While living in Washington from 2008 to 2011, the erstwhile rocker would come up to Baltimore every weekend “because it had the best parties, the best concerts and the best music scene” in his opinion.

“To go out to D.C. at night was costing me a fortune, too, so I was never going out there anyway, I wasn’t meeting people, and people weren’t that interesting because all the artists were in Baltimore,” Goldstein added.

He realized that if he moved to Baltimore, his rent and expenses would be far lower than what he was paying in Washington, and he has lived here ever since.

Goldstein took the volatile  nationwide reaction to the death of Freddie Gray that some have called the “Baltimore Uprising” of April 2015 as “a call to action” that inspired him to find a way to help the community he’d grown to love so passionately.

“It’s the only outlet I know as far as adding my own contribution,” Goldstein said about doing his part to bolster the struggling midtown economy.

Goldstein firmly believes that opening up independent businesses such as Brothers will continue to revitalize the city and turn Baltimore into more of a central destination spot.

As someone who makes his “bread and butter” through an unrelated full-time job (with brother Brian working full-time as a Baltimore City elementary school teacher), the store has been a way to invest in the community on an almost wholly  altruistic level.

The money Goldstein and his brother receive from sales predominantly goes to their one employee (with the brothers working mainly on weekends just to help out when they’re available).

In addition to the regular food and coat drives run through the store, Goldstein also sees Brothers as a productive “safe space” for community youths seeking reprieve from the often rough street life outside.

Goldstein will sometimes work with and mentor young Baltimoreans who come to spend time in the store.

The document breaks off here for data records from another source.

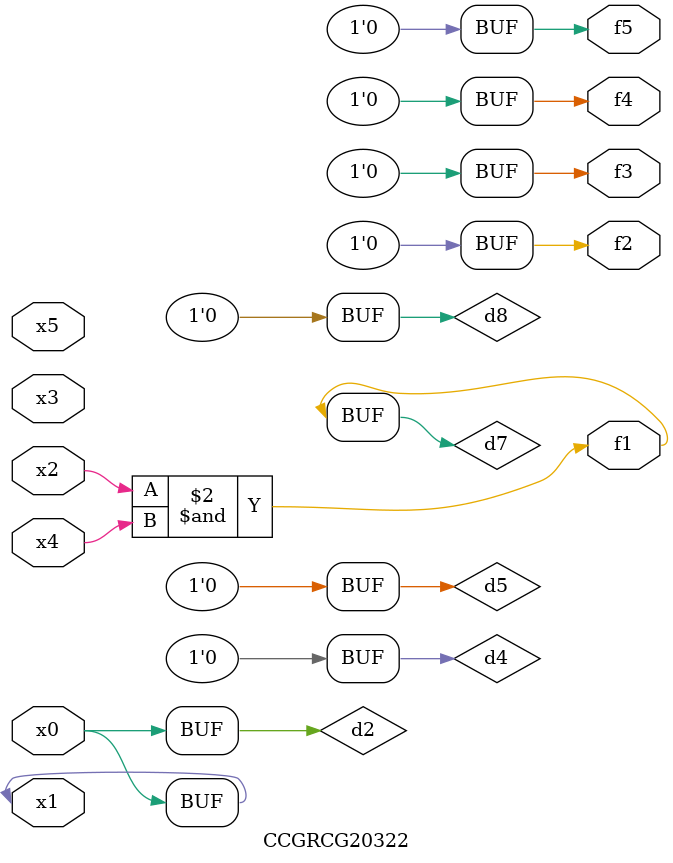
<source format=v>
module CCGRCG20322(
	input x0, x1, x2, x3, x4, x5,
	output f1, f2, f3, f4, f5
);

	wire d1, d2, d3, d4, d5, d6, d7, d8, d9;

	nand (d1, x1);
	buf (d2, x0, x1);
	nand (d3, x2, x4);
	and (d4, d1, d2);
	and (d5, d1, d2);
	nand (d6, d1, d3);
	not (d7, d3);
	xor (d8, d5);
	nor (d9, d5, d6);
	assign f1 = d7;
	assign f2 = d8;
	assign f3 = d8;
	assign f4 = d8;
	assign f5 = d8;
endmodule

</source>
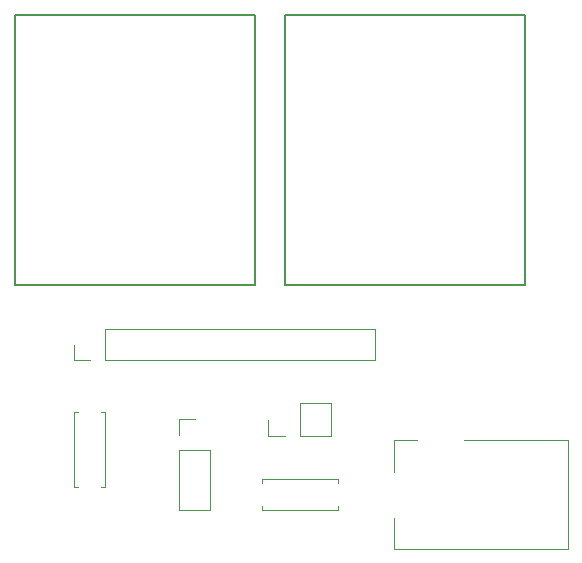
<source format=gbr>
G04 #@! TF.FileFunction,Legend,Top*
%FSLAX46Y46*%
G04 Gerber Fmt 4.6, Leading zero omitted, Abs format (unit mm)*
G04 Created by KiCad (PCBNEW 4.0.4-stable) date Tuesday, March 28, 2017 'PMt' 04:45:14 PM*
%MOMM*%
%LPD*%
G01*
G04 APERTURE LIST*
%ADD10C,0.100000*%
%ADD11C,0.120000*%
%ADD12C,0.150000*%
G04 APERTURE END LIST*
D10*
D11*
X178400000Y-113320000D02*
X178400000Y-112990000D01*
X178400000Y-112990000D02*
X184820000Y-112990000D01*
X184820000Y-112990000D02*
X184820000Y-113320000D01*
X178400000Y-115280000D02*
X178400000Y-115610000D01*
X178400000Y-115610000D02*
X184820000Y-115610000D01*
X184820000Y-115610000D02*
X184820000Y-115280000D01*
X164810000Y-107280000D02*
X165140000Y-107280000D01*
X165140000Y-107280000D02*
X165140000Y-113700000D01*
X165140000Y-113700000D02*
X164810000Y-113700000D01*
X162850000Y-107280000D02*
X162520000Y-107280000D01*
X162520000Y-107280000D02*
X162520000Y-113700000D01*
X162520000Y-113700000D02*
X162850000Y-113700000D01*
X181610000Y-109340000D02*
X184270000Y-109340000D01*
X184270000Y-109340000D02*
X184270000Y-106560000D01*
X184270000Y-106560000D02*
X181610000Y-106560000D01*
X181610000Y-106560000D02*
X181610000Y-109340000D01*
X180340000Y-109340000D02*
X178950000Y-109340000D01*
X178950000Y-109340000D02*
X178950000Y-107950000D01*
D12*
X157480000Y-73660000D02*
X177800000Y-73660000D01*
X177800000Y-73660000D02*
X177800000Y-96520000D01*
X177800000Y-96520000D02*
X157480000Y-96520000D01*
X157480000Y-96520000D02*
X157480000Y-73660000D01*
X180340000Y-73660000D02*
X200660000Y-73660000D01*
X200660000Y-73660000D02*
X200660000Y-96520000D01*
X200660000Y-96520000D02*
X180340000Y-96520000D01*
X180340000Y-96520000D02*
X180340000Y-73660000D01*
D11*
X195500000Y-109700000D02*
X204300000Y-109700000D01*
X204300000Y-109700000D02*
X204300000Y-118900000D01*
X189600000Y-112400000D02*
X189600000Y-109700000D01*
X189600000Y-109700000D02*
X191500000Y-109700000D01*
X204300000Y-118900000D02*
X189600000Y-118900000D01*
X189600000Y-118900000D02*
X189600000Y-116300000D01*
X165100000Y-102930000D02*
X188020000Y-102930000D01*
X188020000Y-102930000D02*
X188020000Y-100270000D01*
X188020000Y-100270000D02*
X165100000Y-100270000D01*
X165100000Y-100270000D02*
X165100000Y-102930000D01*
X163830000Y-102930000D02*
X162500000Y-102930000D01*
X162500000Y-102930000D02*
X162500000Y-101600000D01*
X171390000Y-110490000D02*
X171390000Y-115630000D01*
X171390000Y-115630000D02*
X174050000Y-115630000D01*
X174050000Y-115630000D02*
X174050000Y-110490000D01*
X174050000Y-110490000D02*
X171390000Y-110490000D01*
X171390000Y-109220000D02*
X171390000Y-107890000D01*
X171390000Y-107890000D02*
X172720000Y-107890000D01*
M02*

</source>
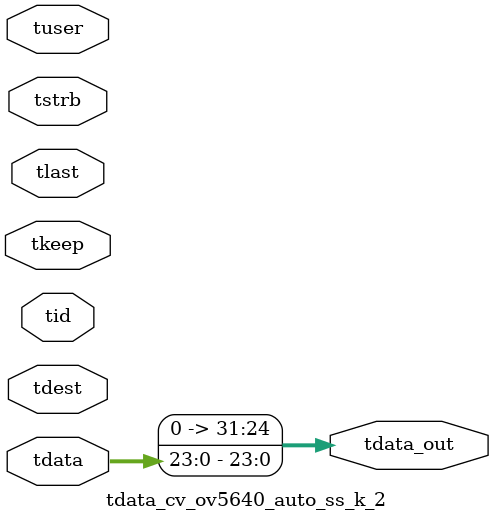
<source format=v>


`timescale 1ps/1ps

module tdata_cv_ov5640_auto_ss_k_2 #
(
parameter C_S_AXIS_TDATA_WIDTH = 32,
parameter C_S_AXIS_TUSER_WIDTH = 0,
parameter C_S_AXIS_TID_WIDTH   = 0,
parameter C_S_AXIS_TDEST_WIDTH = 0,
parameter C_M_AXIS_TDATA_WIDTH = 32
)
(
input  [(C_S_AXIS_TDATA_WIDTH == 0 ? 1 : C_S_AXIS_TDATA_WIDTH)-1:0     ] tdata,
input  [(C_S_AXIS_TUSER_WIDTH == 0 ? 1 : C_S_AXIS_TUSER_WIDTH)-1:0     ] tuser,
input  [(C_S_AXIS_TID_WIDTH   == 0 ? 1 : C_S_AXIS_TID_WIDTH)-1:0       ] tid,
input  [(C_S_AXIS_TDEST_WIDTH == 0 ? 1 : C_S_AXIS_TDEST_WIDTH)-1:0     ] tdest,
input  [(C_S_AXIS_TDATA_WIDTH/8)-1:0 ] tkeep,
input  [(C_S_AXIS_TDATA_WIDTH/8)-1:0 ] tstrb,
input                                                                    tlast,
output [C_M_AXIS_TDATA_WIDTH-1:0] tdata_out
);

assign tdata_out = {tdata[23:0]};

endmodule


</source>
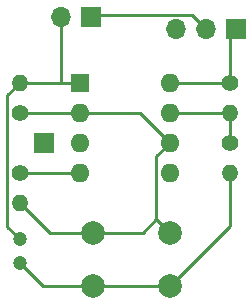
<source format=gtl>
%TF.GenerationSoftware,KiCad,Pcbnew,7.0.10*%
%TF.CreationDate,2024-01-13T01:29:39-05:00*%
%TF.ProjectId,555_toggle-switch,3535355f-746f-4676-976c-652d73776974,rev?*%
%TF.SameCoordinates,Original*%
%TF.FileFunction,Copper,L1,Top*%
%TF.FilePolarity,Positive*%
%FSLAX46Y46*%
G04 Gerber Fmt 4.6, Leading zero omitted, Abs format (unit mm)*
G04 Created by KiCad (PCBNEW 7.0.10) date 2024-01-13 01:29:39*
%MOMM*%
%LPD*%
G01*
G04 APERTURE LIST*
%TA.AperFunction,ComponentPad*%
%ADD10R,1.700000X1.700000*%
%TD*%
%TA.AperFunction,ComponentPad*%
%ADD11O,1.700000X1.700000*%
%TD*%
%TA.AperFunction,ComponentPad*%
%ADD12R,1.600000X1.600000*%
%TD*%
%TA.AperFunction,ComponentPad*%
%ADD13O,1.600000X1.600000*%
%TD*%
%TA.AperFunction,ComponentPad*%
%ADD14C,1.400000*%
%TD*%
%TA.AperFunction,ComponentPad*%
%ADD15O,1.400000X1.400000*%
%TD*%
%TA.AperFunction,ComponentPad*%
%ADD16C,1.200000*%
%TD*%
%TA.AperFunction,ComponentPad*%
%ADD17C,2.000000*%
%TD*%
%TA.AperFunction,Conductor*%
%ADD18C,0.250000*%
%TD*%
G04 APERTURE END LIST*
D10*
%TO.P,J2,1,Pin_1*%
%TO.N,Net-(J2-Pin_1)*%
X118872000Y-99060000D03*
%TD*%
%TO.P,SW2,1,A*%
%TO.N,+3V3*%
X135128000Y-89408000D03*
D11*
%TO.P,SW2,2,B*%
%TO.N,Net-(J1-Pin_1)*%
X132588000Y-89408000D03*
%TO.P,SW2,3,C*%
%TO.N,unconnected-(SW2-C-Pad3)*%
X130048000Y-89408000D03*
%TD*%
%TO.P,J1,2,Pin_2*%
%TO.N,GND*%
X120380000Y-88392000D03*
D10*
%TO.P,J1,1,Pin_1*%
%TO.N,Net-(J1-Pin_1)*%
X122920000Y-88392000D03*
%TD*%
D12*
%TO.P,U1,1,GND*%
%TO.N,GND*%
X121920000Y-93980000D03*
D13*
%TO.P,U1,2,TR*%
%TO.N,Net-(U1-THR)*%
X121920000Y-96520000D03*
%TO.P,U1,3,Q*%
%TO.N,Net-(J2-Pin_1)*%
X121920000Y-99060000D03*
%TO.P,U1,4,R*%
%TO.N,Net-(U1-R)*%
X121920000Y-101600000D03*
%TO.P,U1,5,CV*%
%TO.N,unconnected-(U1-CV-Pad5)*%
X129540000Y-101600000D03*
%TO.P,U1,6,THR*%
%TO.N,Net-(U1-THR)*%
X129540000Y-99060000D03*
%TO.P,U1,7,DIS*%
%TO.N,Net-(U1-DIS)*%
X129540000Y-96520000D03*
%TO.P,U1,8,VCC*%
%TO.N,+3V3*%
X129540000Y-93980000D03*
%TD*%
D14*
%TO.P,R4,1*%
%TO.N,Net-(U1-DIS)*%
X134620000Y-99060000D03*
D15*
%TO.P,R4,2*%
%TO.N,Net-(C2-Pad1)*%
X134620000Y-101600000D03*
%TD*%
D14*
%TO.P,R1,1*%
%TO.N,Net-(U1-THR)*%
X116840000Y-96520000D03*
D15*
%TO.P,R1,2*%
%TO.N,GND*%
X116840000Y-93980000D03*
%TD*%
D16*
%TO.P,C2,1*%
%TO.N,Net-(C2-Pad1)*%
X116840000Y-109220000D03*
%TO.P,C2,2*%
%TO.N,GND*%
X116840000Y-107220000D03*
%TD*%
D14*
%TO.P,R2,1*%
%TO.N,+3V3*%
X134620000Y-93980000D03*
D15*
%TO.P,R2,2*%
%TO.N,Net-(U1-DIS)*%
X134620000Y-96520000D03*
%TD*%
D14*
%TO.P,R3,1*%
%TO.N,Net-(U1-R)*%
X116840000Y-101600000D03*
D15*
%TO.P,R3,2*%
%TO.N,Net-(U1-THR)*%
X116840000Y-104140000D03*
%TD*%
D17*
%TO.P,SW1,1,1*%
%TO.N,Net-(U1-THR)*%
X123040000Y-106680000D03*
X129540000Y-106680000D03*
%TO.P,SW1,2,2*%
%TO.N,Net-(C2-Pad1)*%
X123040000Y-111180000D03*
X129540000Y-111180000D03*
%TD*%
D18*
%TO.N,Net-(J1-Pin_1)*%
X122920000Y-88392000D02*
X123079000Y-88233000D01*
X123079000Y-88233000D02*
X131413000Y-88233000D01*
X131413000Y-88233000D02*
X132588000Y-89408000D01*
%TO.N,GND*%
X120380000Y-93964000D02*
X120396000Y-93980000D01*
X120380000Y-88392000D02*
X120380000Y-93964000D01*
X120396000Y-93980000D02*
X121920000Y-93980000D01*
X116840000Y-93980000D02*
X120396000Y-93980000D01*
%TO.N,+3V3*%
X134620000Y-89916000D02*
X135128000Y-89408000D01*
X134620000Y-93980000D02*
X134620000Y-89916000D01*
%TO.N,Net-(U1-DIS)*%
X134620000Y-99060000D02*
X134620000Y-96520000D01*
%TO.N,+3V3*%
X129540000Y-93980000D02*
X134620000Y-93980000D01*
%TO.N,Net-(U1-DIS)*%
X129540000Y-96520000D02*
X134620000Y-96520000D01*
%TO.N,Net-(C2-Pad1)*%
X134620000Y-106100000D02*
X134620000Y-101600000D01*
X118800000Y-111180000D02*
X116840000Y-109220000D01*
X123040000Y-111180000D02*
X129540000Y-111180000D01*
X129540000Y-111180000D02*
X134620000Y-106100000D01*
X123040000Y-111180000D02*
X118800000Y-111180000D01*
%TO.N,GND*%
X115815000Y-95005000D02*
X115815000Y-106195000D01*
X115815000Y-106195000D02*
X116840000Y-107220000D01*
X116840000Y-93980000D02*
X115815000Y-95005000D01*
%TO.N,Net-(U1-THR)*%
X128415000Y-105555000D02*
X128415000Y-100185000D01*
X128415000Y-100185000D02*
X129540000Y-99060000D01*
X129540000Y-106680000D02*
X128415000Y-105555000D01*
X123040000Y-106680000D02*
X119380000Y-106680000D01*
X127290000Y-106680000D02*
X128415000Y-105555000D01*
X127000000Y-96520000D02*
X129540000Y-99060000D01*
X123040000Y-106680000D02*
X127290000Y-106680000D01*
X119380000Y-106680000D02*
X116840000Y-104140000D01*
X121920000Y-96520000D02*
X127000000Y-96520000D01*
X116840000Y-96520000D02*
X121920000Y-96520000D01*
%TO.N,Net-(U1-R)*%
X121920000Y-101600000D02*
X116840000Y-101600000D01*
%TD*%
M02*

</source>
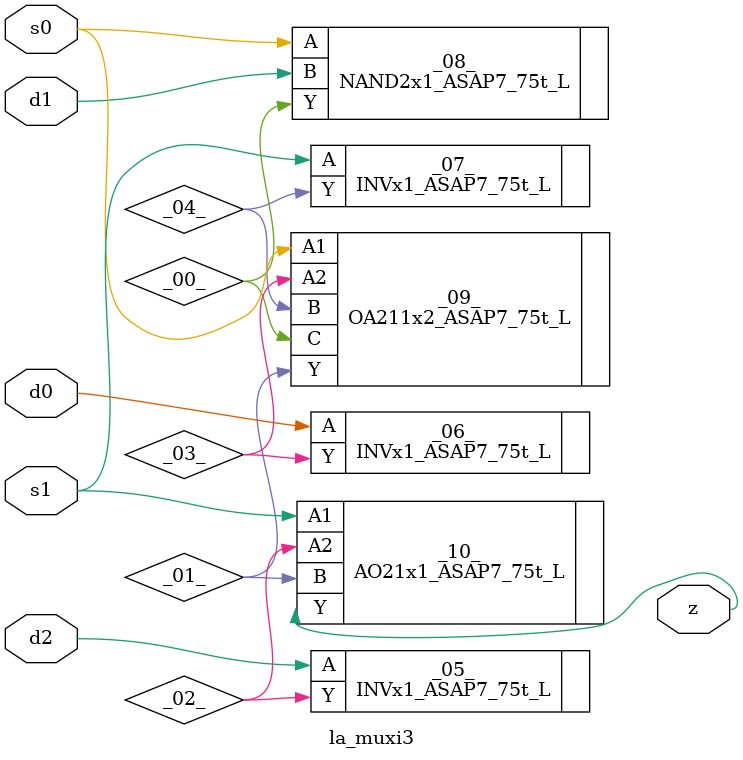
<source format=v>

/* Generated by Yosys 0.44 (git sha1 80ba43d26, g++ 11.4.0-1ubuntu1~22.04 -fPIC -O3) */

(* top =  1  *)
(* src = "generated" *)
module la_muxi3 (
    d0,
    d1,
    d2,
    s0,
    s1,
    z
);
  wire _00_;
  wire _01_;
  wire _02_;
  wire _03_;
  wire _04_;
  (* src = "generated" *)
  input d0;
  wire d0;
  (* src = "generated" *)
  input d1;
  wire d1;
  (* src = "generated" *)
  input d2;
  wire d2;
  (* src = "generated" *)
  input s0;
  wire s0;
  (* src = "generated" *)
  input s1;
  wire s1;
  (* src = "generated" *)
  output z;
  wire z;
  INVx1_ASAP7_75t_L _05_ (
      .A(d2),
      .Y(_02_)
  );
  INVx1_ASAP7_75t_L _06_ (
      .A(d0),
      .Y(_03_)
  );
  INVx1_ASAP7_75t_L _07_ (
      .A(s1),
      .Y(_04_)
  );
  NAND2x1_ASAP7_75t_L _08_ (
      .A(s0),
      .B(d1),
      .Y(_00_)
  );
  OA211x2_ASAP7_75t_L _09_ (
      .A1(s0),
      .A2(_03_),
      .B (_04_),
      .C (_00_),
      .Y (_01_)
  );
  AO21x1_ASAP7_75t_L _10_ (
      .A1(s1),
      .A2(_02_),
      .B (_01_),
      .Y (z)
  );
endmodule

</source>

He promised one regular habitué that if the boy were to come in and practice electric guitar on a regular basis for four months straight, Goldstein would buy the guitar for him.

“He’s a quiet kid who doesn’t belong on the streets,” Goldstein said. “These are kids who live in public housing, who grow up in dangerous neighborhoods. I’m happy to take those kids in. If you want to learn how to play guitar and you don’t have access to one, I’ll find one for you.

“Other kids come in and are like, ‘Can I play the drums for five minutes?’ ‘Of course you can!’ It’s telling kids it’s OK to come in and shop or just hang out. I’m not going to kick you out.”

Goldstein admits that there are the occasional “punks” who come in and don’t stay long: “We’ve had a couple of those, but they know they’re not going to get away with anything while we’re there.”

There’s a direct connection for Goldstein’s philanthropic mindset with his Jewish  heritage, he revealed.

“I celebrate Judaism as a race and a culture more than as a religion,” Goldstein said. “I think that Jews have always had an interest in inner cities … and not just as landlords. I understand people are born into those difficult situations and can’t always get out of them.”

Goldstein went on to say that whether he’s teaching kids who come in to play instruments or occasionally taking them to baseball games and dinners, his primary mission is to prove to them that “if you play the game, follow the rules, put your head down and go to school and graduate, you can do exactly what I’m doing. I try to instill that in every kid I come across.

“I think this does have a correlation to Judaism as far as having empathy for others.”